Warnex had been working to find a way of repaying debentures held by key investor Persistance Capital Partners (PCP) – a Quebec private equity group - after receiving a default notice at the end of March.
The new financing deal – a credit facility with Accord Financial Inc – enables Warnex to pay the C$975,947 ($979,641) it owes PCP and, according to chairman Michael Singer, gives the firm the opportunity to pursue it strategic aims.
"This credit facility allows Warnex to replace its convertible debentures with new non-dilutive financing and serves to demonstrate a continued commitment towards restructuring the company's balance sheet and providing the company with access to capital in order to pursue its objectives.”
These strategic aims include the sale of the firm’s remaining divisions – analytical services and bioanalytical services. Warnex did not say if efforts to find buyers for the two units have advanced since March, which it announced that the businesses have attracted suitors.
One aim that Warnex has achieved is continued listing.

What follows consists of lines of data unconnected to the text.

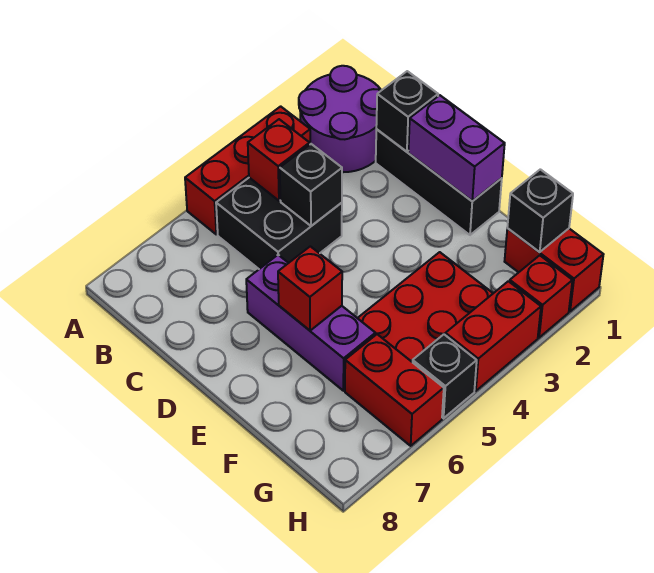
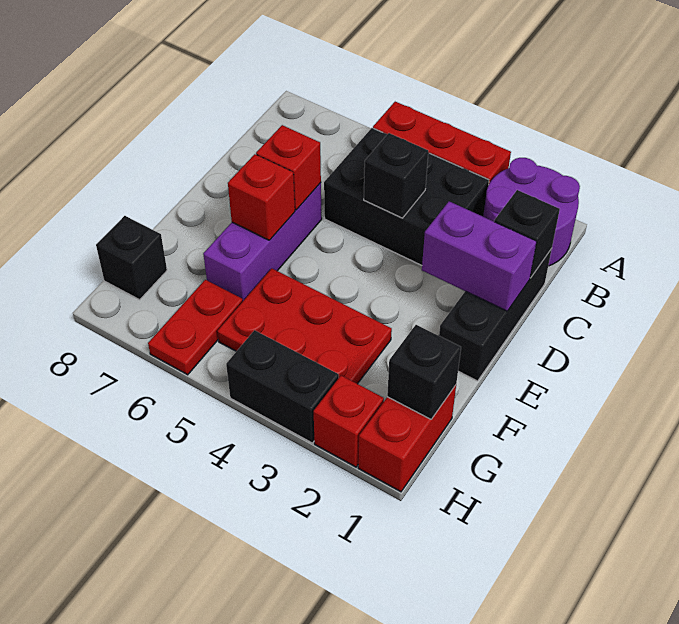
black brick B4:C5 level 1 -> black brick B3:C5 level 1
red brick B4 level 2 -> red brick D6 level 2
purple brick D1:E1 level 2 -> purple brick D1:D2 level 2
red brick G6:H6 level 1 -> red plate G6:H6 level 1
red brick H3:H4 level 1 -> black brick H3:H4 level 1
black brick H5 level 1 -> black brick G8 level 1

The Quebec firm has been searching for a new index since January, when it announced that it would be forced to leave the Toronto Stock Exchange (TSX) after falling out of step with listing requirements.
This search appears to have been successful with – from tomorrow – Warnex transferring to the TSX’s venture exchange, whose members include 29 companies involved in the pharmaceutical business.
It said: “The common shares of Warnex will be delisted from TSX at the close of market on April 23, 2012. Effective April 24, 2012, the Common Shares will start trading on the TSX Venture Exchange.”